Question

Comprehension given below is followed by some multiple choice questions. Each question has one correct option. Choose the correct option.

Molecular orbitals are formed by the overlap of atomic orbitals. Two atomic orbitals combine to form two molecular orbitals called bonding molecular orbital (BMO) and anti-bonding molecular orbital (ABMO). Energy of anti-bonding orbital is raised above the parent atomic orbitals that have combined and the energy of the bonding orbital is lowered than the parent atomic orbitals.



Energies of various molecular orbitals for elements hydrogen to nitrogen increase in the order :

$\sigma 1s<{\sigma }^{\ast }1s<\sigma 2s<{\sigma }^{\ast }2s<(\pi 2p_x\approx \pi 2p_y)<\sigma 2p_z<({\pi }^{\ast }2p_x\approx {\pi }^{\ast }2p_y)<{\sigma }^{\ast }2p_z$ and for oxygen and fluorine order of energy of molecular orbitals is given below :
$\sigma 1s<{\sigma }^{\ast }1s<\sigma 2s<{\sigma }^{\ast }2s<\sigma 2p_z<(\pi 2p_x\approx \pi 2p_y)<({\pi }^{\ast }2p_x\approx {\pi }^{\ast }2p_y)<{\sigma }^{\ast }2p_z$
Different atomic orbitals of one atom combine with those atomic orbitals of the second atom which have comparable energies and proper orientation. Further, if the overlapping is head on, the molecular orbital is called 'Sigma', $\left(\sigma \right)$ and if the overlap is lateral, the molecular orbital is called 'pi', $\left(\pi \right)$. The molecular orbitals are filled with electrons according to the same rules as followed for filling of atomic orbitals. However, the order for filling is not the same for all molecules or their ions. Bond order is one of the most important parameters to compare the strength of bonds.

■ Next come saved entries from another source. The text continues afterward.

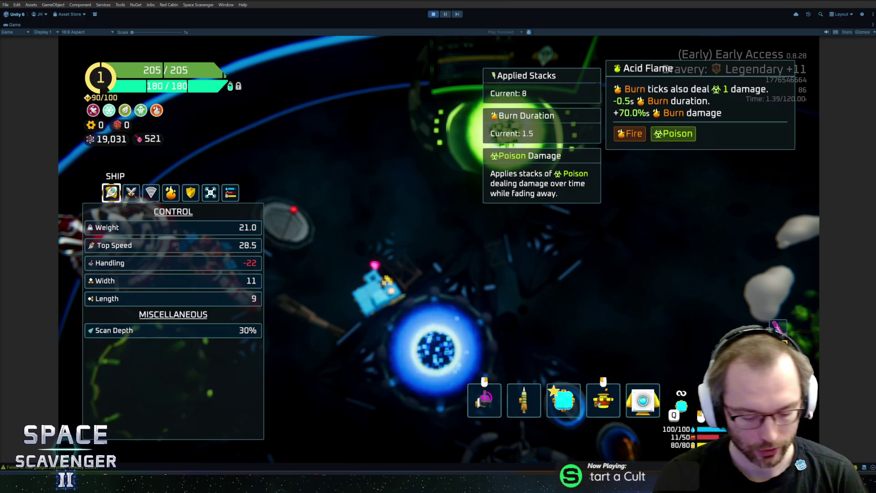
key(ctrl+p)
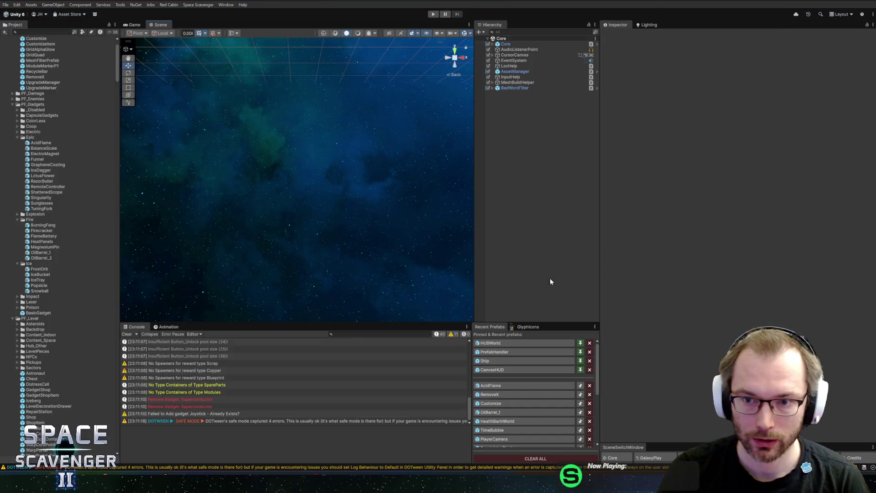
- Set the BurnDuration stat's Display Color to red
click(518, 52)
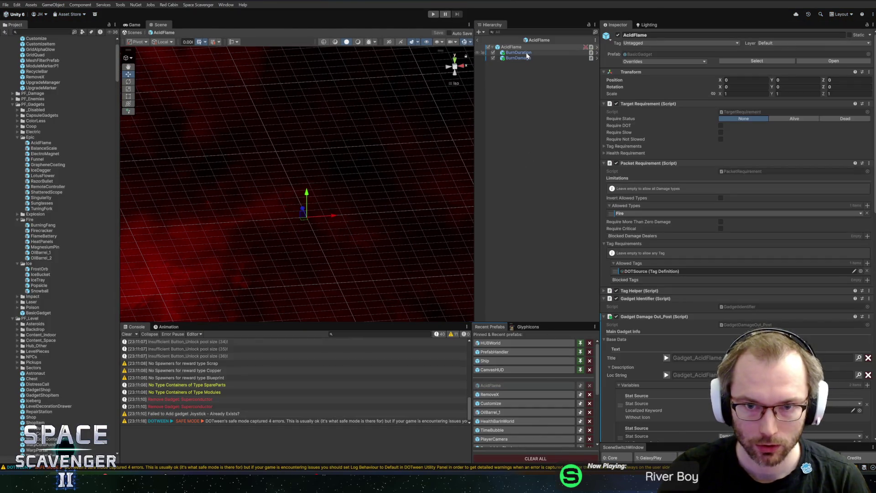
scroll(729, 318, down, 5)
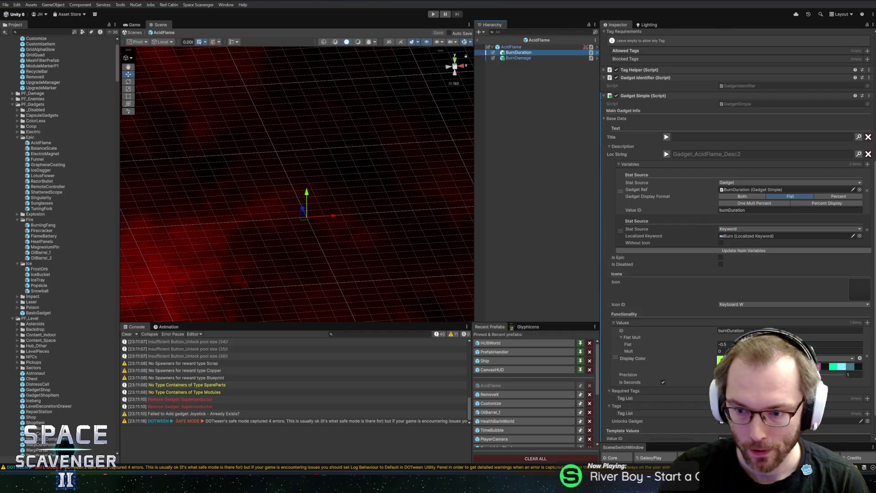
key(ctrl+v)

Which of the following pairs is expected to have the same bond order?

• A. $O_2^{+},N_2^{-}$
  
  
• B. $O_2^{-},N_2^{-}$
• C. $O_2^{-},N_2^{+}$
  
  
• D. $O_2{N}_2$
  
  

Answer 1

The correct option is A $O_2^{+},N_2^{-}$



Formula to calculate bond order

Bond order (BO)$=\left|\frac{\left(N_b\right)-\left(N_a\right)}{2}\right|$

$N_b=$ Number of electrons in bonding molecular orbital

$N_a=$ Number of electrons in anti bonding molecular orbitals

Calculating bond order in molecules

Electron configuration of $O_2^{+}$:

$\sigma 1s^2{\sigma }^{\ast }1s^2\sigma 2s^2{\sigma }^{\ast }2s^2\sigma 2p_z^2\pi 2p_x^2=\pi 2p_y^2{\pi }^{\ast }2p_x^1={\pi }^{\ast }2p_y^0$

BO of $O_2^{+}=\left|\frac{10-5}{2}\right|=2.5$

Electronic configuration of $N_2$:

$\sigma 1s^2{\sigma }^{\ast }1s^2\sigma 2s^2{\sigma }^{\ast }2s^2\pi 2p_x^2=\pi 2p_y^2\sigma 2p_z^2$

BO of $N_2=\left|\frac{10-4}{2}\right|=3$


Electronic conifiguration of $N_2^{+}$:

$\sigma 1s^2{\sigma }^{\ast }1s^2\sigma 2s^2{\sigma }^{\ast }2s^2\pi 2p_x^2=\pi 2p_y^2\sigma 2p_z^1$

BO of $N_2^{+}=\left|\frac{9-4}{2}\right|=2.5$

Electronic configuration of $N_2^{-}$:

$\sigma 1s^2{\sigma }^{\ast }1s^2\sigma 2s^2{\sigma }^{\ast }2s^2\pi 2p_x^2=\pi 2p_y^2\sigma 2p_x^1=\pi 2p_y^0$

Bo of $N_2^{-}=\left|\frac{10-5}{2}\right|=2.5$

Species	BO
$O_2$	2
$N_2$	3
$O_2^{+}$	2.5
$N_2^{-}$	2.5
$O_2^{-}$	1.5
$N_2^{+}$	2.5

$O_2^{+}\text{and}{N}_2^{+}$ pair have same bond order. So, correct answer is option B.